Astérix au cœur d'une tourmente judiciaire

Albert Uderzo pose à côté d'une figurine de son célèbre personnage Astérix, en octobre 2013. Albert Uderzo pose à côté d'une figurine de son célèbre personnage Astérix, en octobre 2013.  Photo :  AFP/JOEL SAGET

Alors que sort en librairie l'album Astérix chez les Pictes, Sylvie Uderzo, fille unique du co-créateur d'Astérix, avec qui elle entretient des rapports houleux, ne décolère pas.

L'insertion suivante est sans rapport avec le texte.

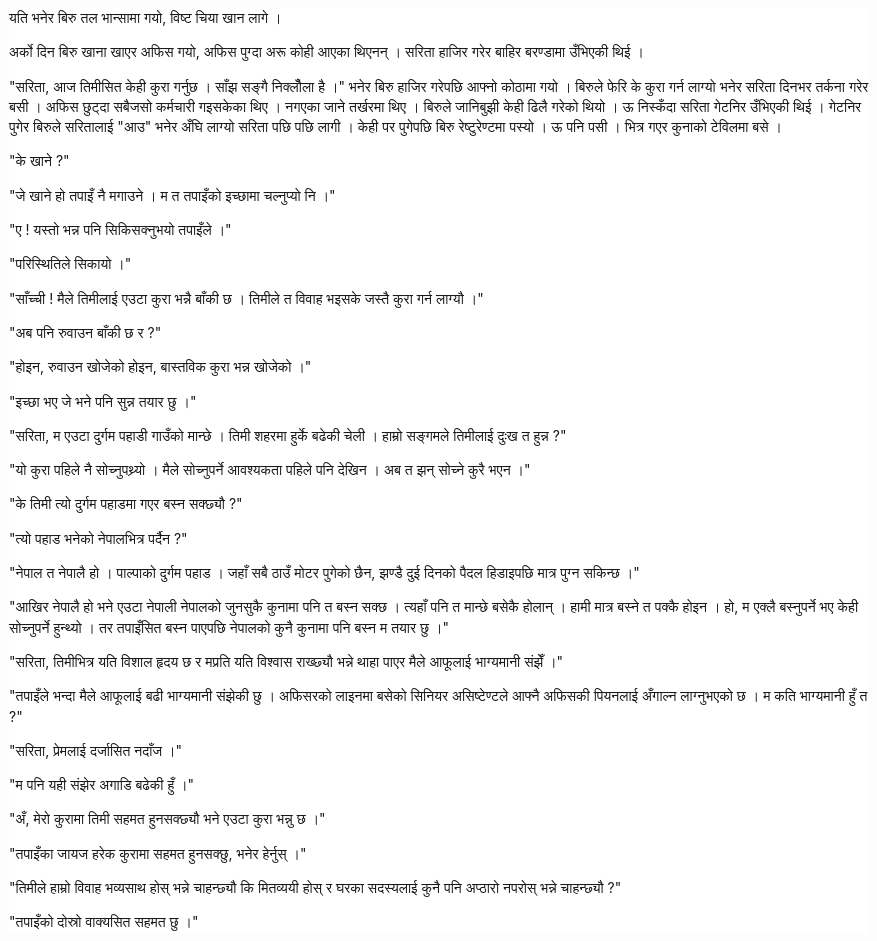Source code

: यति भनेर बिरु तल भान्सामा गयो, विष्ट चिया खान लागे ।

अर्को दिन बिरु खाना खाएर अफिस गयो, अफिस पुग्दा अरू कोही आएका थिएनन् । सरिता हाजिर गरेर बाहिर बरण्डामा उँभिएकी थिई ।

"सरिता, आज तिमीसित केही कुरा गर्नुछ । साँझ सङ्गै निक्लौँला है ।" भनेर बिरु हाजिर गरेपछि आफ्नो कोठामा गयो । बिरुले फेरि के कुरा गर्न लाग्यो भनेर सरिता दिनभर तर्कना गरेर बसी । अफिस छुट्दा सबैजसो कर्मचारी गइसकेका थिए । नगएका जाने तर्खरमा थिए । बिरुले जानिबुझी केही ढिलै गरेको थियो । ऊ निस्कँदा सरिता गेटनिर उँभिएकी थिई । गेटनिर पुगेर बिरुले सरितालाई "आउ" भनेर अँघि लाग्यो सरिता पछि पछि लागी । केही पर पुगेपछि बिरु रेष्टुरेण्टमा पस्यो । ऊ पनि पसी । भित्र गएर कुनाको टेविलमा बसे ।

"के खाने ?"

"जे खाने हो तपाइँ नै मगाउने । म त तपाइँको इच्छामा चल्नुप्यो नि ।"

"ए ! यस्तो भन्न पनि सिकिसक्नुभयो तपाइँले ।"

"परिस्थितिले सिकायो ।"

"साँच्ची ! मैले तिमीलाई एउटा कुरा भन्नै बाँकी छ । तिमीले त विवाह भइसके जस्तै कुरा गर्न लाग्यौ ।"

"अब पनि रुवाउन बाँकी छ र ?"

"होइन, रुवाउन खोजेको होइन, बास्तविक कुरा भन्न खोजेको ।"

"इच्छा भए जे भने पनि सुन्न तयार छु ।"

"सरिता, म एउटा दुर्गम पहाडी गाउँको मान्छे । तिमी शहरमा हुर्के बढेकी चेली । हाम्रो सङ्गमले तिमीलाई दुःख त हुन्न ?"

"यो कुरा पहिले नै सोच्नुपथ्र्यो । मैले सोच्नुपर्ने आवश्यकता पहिले पनि देखिन । अब त झन् सोच्ने कुरै भएन ।"

"के तिमी त्यो दुर्गम पहाडमा गएर बस्न सक्छ्यौ ?"

"त्यो पहाड भनेको नेपालभित्र पर्दैन ?"

"नेपाल त नेपालै हो । पाल्पाको दुर्गम पहाड । जहाँ सबै ठाउँ मोटर पुगेको छैन, झण्डै दुई दिनको पैदल हिडाइपछि मात्र पुग्न सकिन्छ ।"

"आखिर नेपालै हो भने एउटा नेपाली नेपालको जुनसुकै कुनामा पनि त बस्न सक्छ । त्यहाँ पनि त मान्छे बसेकै होलान् । हामी मात्र बस्ने त पक्कै होइन । हो, म एक्लै बस्नुपर्ने भए केही सोच्नुपर्ने हुन्थ्यो । तर तपाइँसित बस्न पाएपछि नेपालको कुनै कुनामा पनि बस्न म तयार छु ।"

"सरिता, तिमीभित्र यति विशाल हृदय छ र मप्रति यति विश्वास राख्छ्यौ भन्ने थाहा पाएर मैले आफूलाई भाग्यमानी संझेँ ।"

"तपाइँले भन्दा मैले आफूलाई बढी भाग्यमानी संझेकी छु । अफिसरको लाइनमा बसेको सिनियर असिष्टेण्टले आफ्नै अफिसकी पियनलाई अँगाल्न लाग्नुभएको छ । म कति भाग्यमानी हुँ त ?"

"सरिता, प्रेमलाई दर्जासित नदाँज ।"

"म पनि यही संझेर अगाडि बढेकी हुँ ।"

"अँ, मेरो कुरामा तिमी सहमत हुनसक्छ्यौ भने एउटा कुरा भन्नु छ ।"

"तपाइँका जायज हरेक कुरामा सहमत हुनसक्छु, भनेर हेर्नुस् ।"

"तिमीले हाम्रो विवाह भव्यसाथ होस् भन्ने चाहन्छ्यौ कि मितव्ययी होस् र घरका सदस्यलाई कुनै पनि अप्ठारो नपरोस् भन्ने चाहन्छ्यौ ?"

"तपाइँको दोस्रो वाक्यसित सहमत छु ।"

Sur son blogue, elle a publié coup sur coup cette semaine deux billets, « Considérations gauloises » et « L'album Canada Dry? », pour dénoncer l'arrivée sur le marché des 35e aventures de l'irréductible Gaulois.

« Ça a la couleur d'Astérix? Le goût d'Astérix? Mais ça ne peut être de l'Astérix! » — Sylvie Uderzo sur son blogue

Elle a également tweeté une image du personnage féminin Coriza, dit Zaza, que l'on peut voir dans le 21e album de la série, Le cadeau de César, pour illustrer son humeur du moment.

Pourtant, dans une entrevue au Figaro, Uderzo lui-même dit ne pas regretter d'avoir passé le flambeau.

Selon lui, l'idée de situer les aventures d'Astérix en Écosse, chez les Pictes, est bonne.

Il qualifie l'humour de ce 35e album « d'assez costaud » et précise que si le résultat n'avait pas été à la hauteur, il ne l'aurait pas laissé paraître.

Une bataille judiciaire entre le père et la fille qui dure depuis plusieurs années

Précisons qu'une véritable bataille judiciaire oppose Sylvie Uderzo à son père depuis plusieurs années. En jeu, un empire financier de plusieurs dizaines de millions d'euros.

En 2007, Sylvie Uderzo est licenciée de son poste de directrice générale de la société Albert René, éditrice des neuf derniers albums d'Astérix et Obélix. Son mari est également remercié.

L'année suivante, la société est cédée à Hachette Livre, mais Sylvie Uderzo refuse de vendre ses parts. Elle s'oppose à la transaction et ne comprend pas que son père autorise l'éditeur du groupe Lagardère à poursuivre éventuellement les aventures du Gaulois après sa mort.

Elle vend finalement ses parts en 2011 mais, soupçonnant l'entourage du dessinateur d'avoir « pillé et brisé » sa famille, elle dépose une plainte contre X pour « abus de faiblesse ».

Selon elle, certains membres de l'entourage de son père, aujourd'hui âgé de 86 ans, profitent de son état de santé pour abuser de ses largesses et influer sur la gestion de son œuvre et de sa fortune.

Or, Uderzo a toujours démenti être en état de faiblesse et parle même de harcèlement judiciaire de la part de sa fille.

Les enquêteurs de la brigade financière ont entendu le dessinateur à cinq reprises. Selon leur rapport, dont l'AFP a obtenu copie, « aucun élément n'a révélé des faits d'abus de faiblesse » dont auraient été ou seraient encore victimes Albert et son épouse Ada Uderzo.

Ils mettent en avant « l'énergie étonnante », « la grande vivacité intellectuelle » et « la mémoire intacte » du dessinateur.

Nouveau rebondissement à l'automne 2013

Sylvie Uderzo accuse l'expert-comptable du dessinateur, Armand Turquet, de « faux témoignage ». D'après elle, Armand Turquet, entendu en mars 2012 comme témoin dans ce dossier, aurait menti pour empêcher la procédure d'aboutir.

Les détracteurs de Sylvie Uderzo estiment qu'avec cette nouvelle plainte, celle-ci ne cherche qu'à gagner du temps.

Mais pour son avocat, Me Nicolas Huc-Morel, l'enquête n'a pas été jusqu'au bout de l'affaire et « certaines pistes méritent encore d'être approfondies ».

La saga judiciaire pourrait donc se poursuivre, selon lui. L'enjeu est de taille : Astérix est la BD la plus vendue et la plus traduite au monde (352 millions d'albums en 111 langues et dialectes).